+++ DATA SHOWN

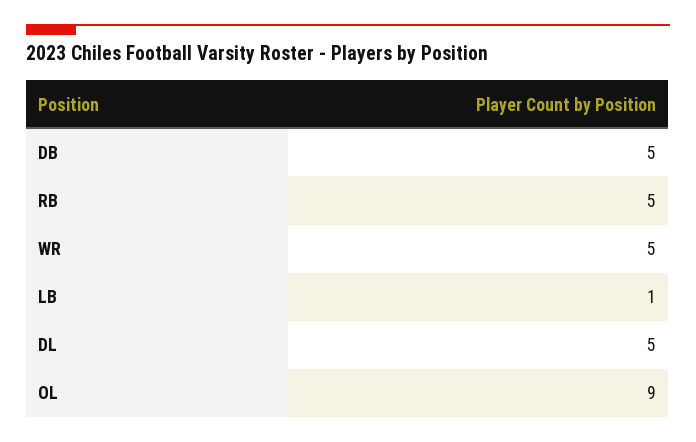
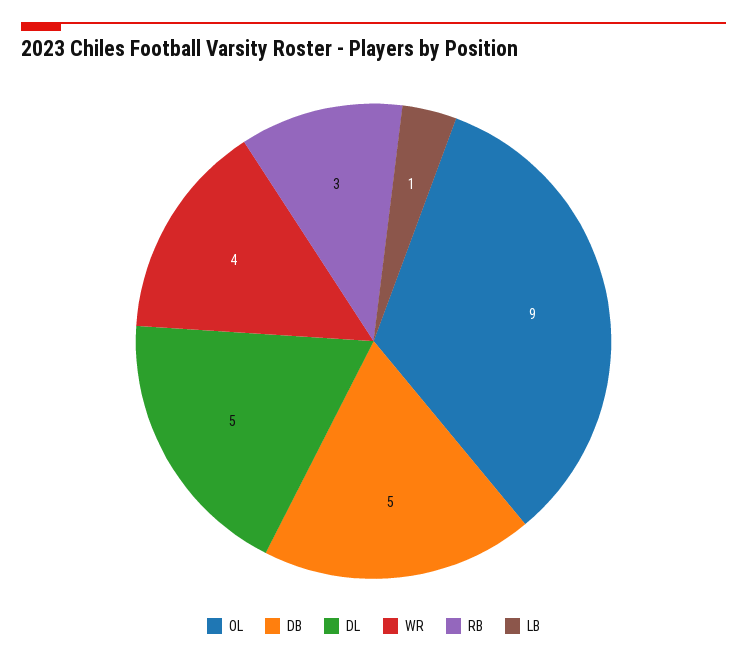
  {
    "DB": 5,
-   "RB": 5,
+   "RB": 3,
-   "WR": 5,
+   "WR": 4,
    "LB": 1,
    "DL": 5,
    "OL": 9
  }

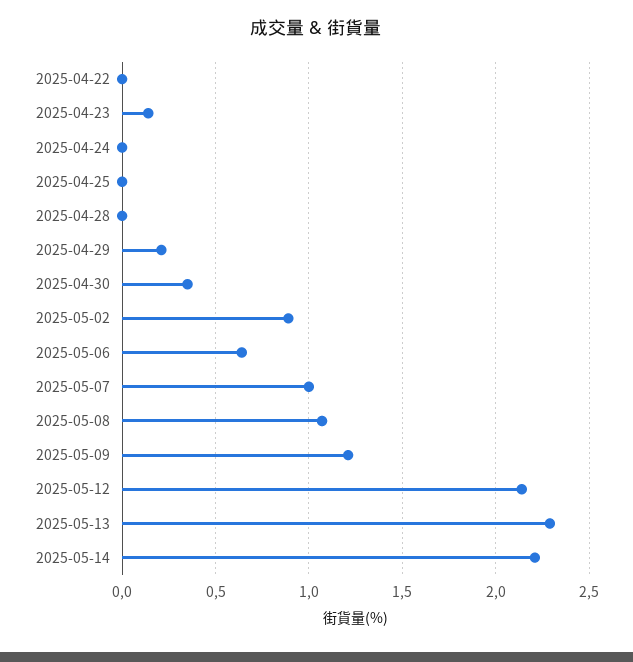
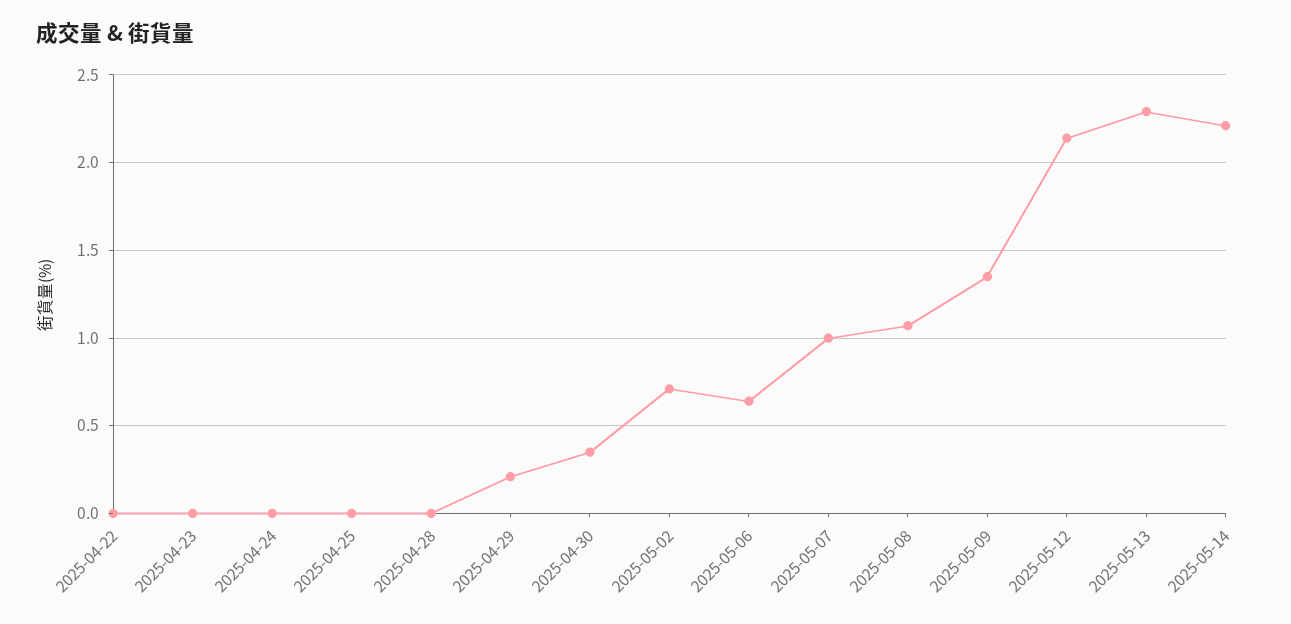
  {
    "2025-04-22": 0,
-   "2025-04-23": 0.15,
+   "2025-04-23": 0,
    "2025-04-24": 0,
    "2025-04-25": 0,
    "2025-04-28": 0,
    "2025-04-29": 0.2,
    "2025-04-30": 0.35,
-   "2025-05-02": 0.9,
+   "2025-05-02": 0.7,
    "2025-05-06": 0.65,
    "2025-05-07": 1,
    "2025-05-08": 1.05,
-   "2025-05-09": 1.2,
+   "2025-05-09": 1.35,
    "2025-05-12": 2.15,
    "2025-05-13": 2.3,
    "2025-05-14": 2.2
  }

++++++

| WORK REQUEST |
In the copy, each entry above must match exactly, and no picture may be carried over.

| TASK SOLUTION |
  {
    "DB": 5,
-   "RB": 5,
+   "RB": 3,
-   "WR": 5,
+   "WR": 4,
    "LB": 1,
    "DL": 5,
    "OL": 9
  }

  {
    "2025-04-22": 0,
-   "2025-04-23": 0.15,
+   "2025-04-23": 0,
    "2025-04-24": 0,
    "2025-04-25": 0,
    "2025-04-28": 0,
    "2025-04-29": 0.2,
    "2025-04-30": 0.35,
-   "2025-05-02": 0.9,
+   "2025-05-02": 0.7,
    "2025-05-06": 0.65,
    "2025-05-07": 1,
    "2025-05-08": 1.05,
-   "2025-05-09": 1.2,
+   "2025-05-09": 1.35,
    "2025-05-12": 2.15,
    "2025-05-13": 2.3,
    "2025-05-14": 2.2
  }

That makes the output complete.